PDF _ RL33115 - Cleanup after Hurricane Katrina: Environmental Considerations
3-May-2006; Robert Esworthy, Linda Jo Schierow, Claudia Copeland, Linda Luther, and Jonathan L. Ramseur; 35 p.

Update: June 19, 2006

Previous Releases:

Abstract: Local, state, and federal responders face numerous cleanup challenges associated with Hurricane Katrina. In Mississippi, Alabama, and parts of Louisiana, much of the focus has been on restoring infrastructure and managing debris and waste. In New Orleans, where most damage was due to floodwaters, the immediate tasks were “unwatering” and evaluation of potential risks from contaminated water, sediment, and air. As floodwaters receded, debris management and infrastructure repair began. Monitoring and analysis of air, water, and residual sediment and soil continues to inform decisions about whether neighborhoods are safe for returning residents. Local authorities, with assistance from federal agencies, have worked to determine how and where disaster-related wastes would be gathered, separated, and disposed. This report provides an overview of the immediate and intermediate cleanup tasks and the federal role supporting these tasks.

- _EXTRACTED DATA_
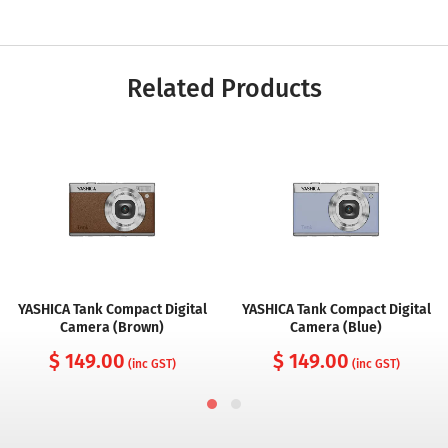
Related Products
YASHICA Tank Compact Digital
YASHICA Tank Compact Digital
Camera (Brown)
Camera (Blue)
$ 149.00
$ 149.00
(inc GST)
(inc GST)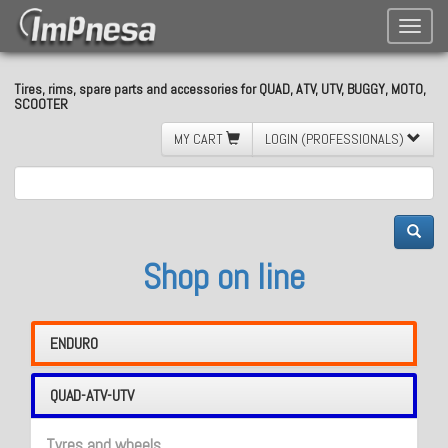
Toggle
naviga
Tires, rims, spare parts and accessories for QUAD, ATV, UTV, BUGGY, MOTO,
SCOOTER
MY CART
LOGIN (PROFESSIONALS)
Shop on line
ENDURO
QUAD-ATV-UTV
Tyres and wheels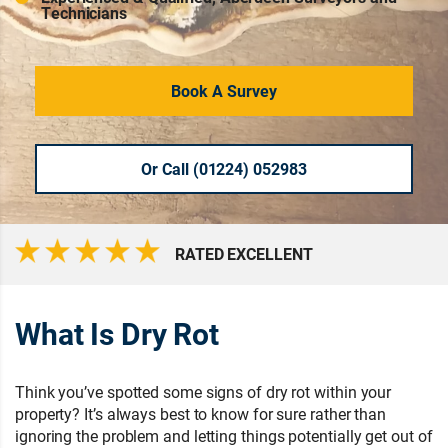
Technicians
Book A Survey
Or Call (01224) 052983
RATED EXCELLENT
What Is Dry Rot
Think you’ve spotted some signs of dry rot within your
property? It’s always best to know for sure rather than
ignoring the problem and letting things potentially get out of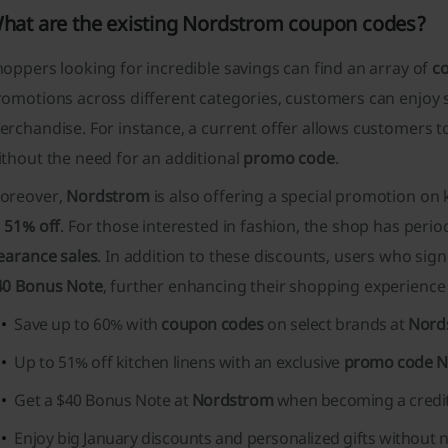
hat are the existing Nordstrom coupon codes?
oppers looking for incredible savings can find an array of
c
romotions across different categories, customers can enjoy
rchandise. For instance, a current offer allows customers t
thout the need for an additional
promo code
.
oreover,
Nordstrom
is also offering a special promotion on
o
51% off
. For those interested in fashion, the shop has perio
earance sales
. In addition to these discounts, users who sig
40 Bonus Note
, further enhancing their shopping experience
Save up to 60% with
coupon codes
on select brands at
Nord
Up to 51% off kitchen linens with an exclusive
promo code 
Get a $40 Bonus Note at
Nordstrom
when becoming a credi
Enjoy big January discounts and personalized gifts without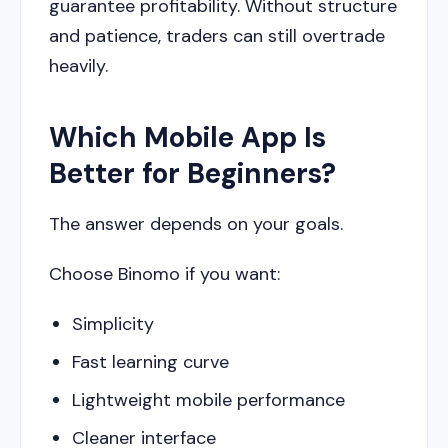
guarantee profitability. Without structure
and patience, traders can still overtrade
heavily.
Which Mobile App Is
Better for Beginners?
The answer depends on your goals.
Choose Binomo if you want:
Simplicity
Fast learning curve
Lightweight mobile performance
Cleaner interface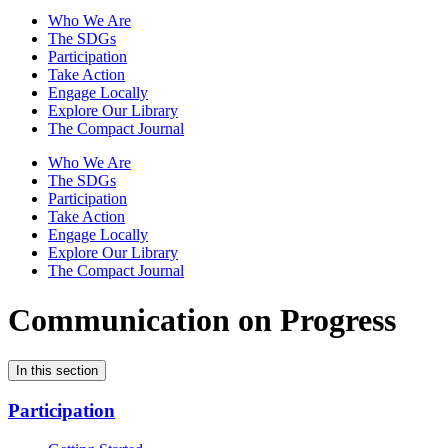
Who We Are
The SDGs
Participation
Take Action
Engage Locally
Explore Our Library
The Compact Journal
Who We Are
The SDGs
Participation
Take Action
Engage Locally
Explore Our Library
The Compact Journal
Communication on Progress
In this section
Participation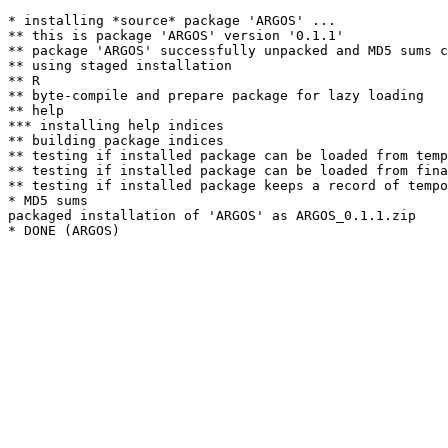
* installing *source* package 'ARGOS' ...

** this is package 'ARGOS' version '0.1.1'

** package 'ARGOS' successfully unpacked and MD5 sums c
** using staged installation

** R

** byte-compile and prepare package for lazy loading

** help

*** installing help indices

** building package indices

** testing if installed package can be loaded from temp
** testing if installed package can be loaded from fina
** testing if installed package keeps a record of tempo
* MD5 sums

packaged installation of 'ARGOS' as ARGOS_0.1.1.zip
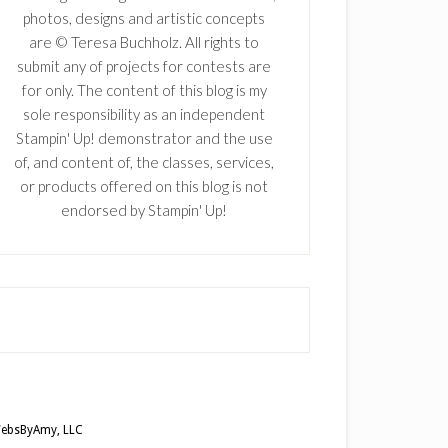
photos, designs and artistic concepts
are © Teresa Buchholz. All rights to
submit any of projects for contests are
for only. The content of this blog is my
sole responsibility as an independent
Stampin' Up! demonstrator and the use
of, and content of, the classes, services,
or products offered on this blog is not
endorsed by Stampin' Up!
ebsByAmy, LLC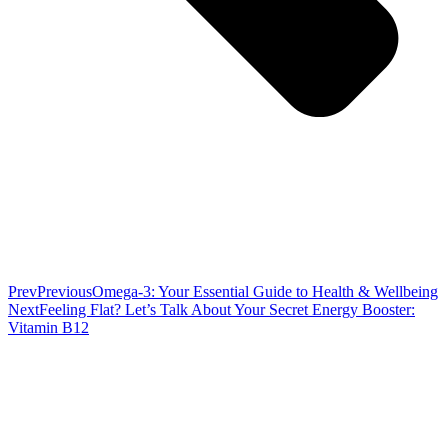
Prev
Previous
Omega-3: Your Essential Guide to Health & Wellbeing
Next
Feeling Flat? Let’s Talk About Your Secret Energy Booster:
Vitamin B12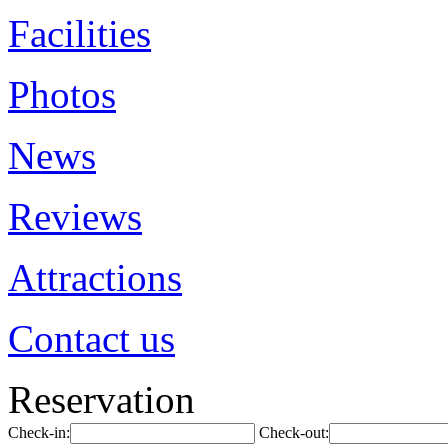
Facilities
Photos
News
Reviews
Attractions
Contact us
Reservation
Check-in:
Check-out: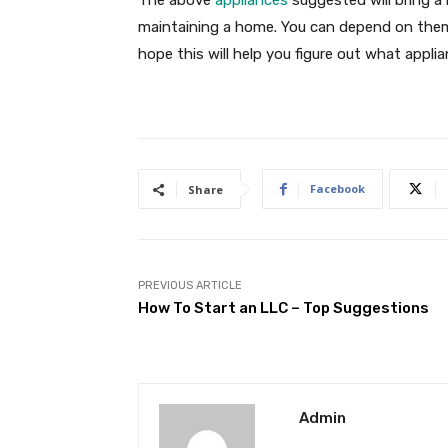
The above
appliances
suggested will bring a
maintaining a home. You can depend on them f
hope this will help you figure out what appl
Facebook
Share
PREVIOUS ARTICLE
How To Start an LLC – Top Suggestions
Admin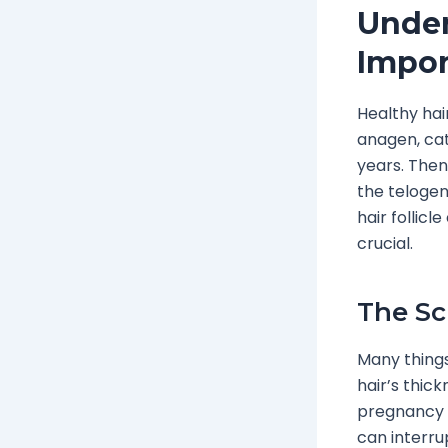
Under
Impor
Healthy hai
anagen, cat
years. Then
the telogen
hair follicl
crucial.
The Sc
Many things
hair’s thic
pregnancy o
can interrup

- _TASKS TO PERFORM_
1. In the text on Hurricane Katrina cleanup, what were the immediate tasks in New Orleans?
2. Write the next part of the text on Hurricane Katrina cleanup, beginning after its final sentence.

- _WRITTEN RESPONSES_
1. The immediate tasks were "unwatering" and evaluating potential risks from contaminated water, sediment, and air.

2.
State, county, and local municipalities have jurisdiction with regard to cleanup after any natural catastrophe. However, because the President issued a major disaster declaration, at the governors’ requests, under the Robert T. Stafford Disaster Relief and Emergency Assistance Act in response to Hurricane Katrina, federal agencies have been broadly authorized to provide assistance. Federal cleanup assistance efforts are being coordinated by the Army Corps of Engineers (the Corps), the U.S. Coast Guard, and the Environmental Protection Agency (EPA). The Corps has coordinated unwatering of New Orleans, assessment and repair of water and wastewater systems, and nonhazardous debris removal, in conjunction with other emergency response activities, such as filling levee breaches. EPA and the U.S. Coast Guard have primary responsibility for assessing and managing releases of oil and other hazardous substances. EPA is also overseeing the collection and disposal of electronic wastes (e.g., computers and televisions) and household hazardous wastes (e.g., household cleaners, pesticides). Many other federal agencies have also been contributing various expertise and assistance to the cleanup effort.

The greatest portion of Katrina-related disaster debris was generated in coastal Mississippi and Louisiana. Removal of that debris and waste continues to be a major concern. The sheer volume of the debris and scope of the destruction, together with the inability of a significant percentage of the affected residents to return to their homes to address potential demolition and debris removal decisions, ensures that the debris removal process will continue for many months to come.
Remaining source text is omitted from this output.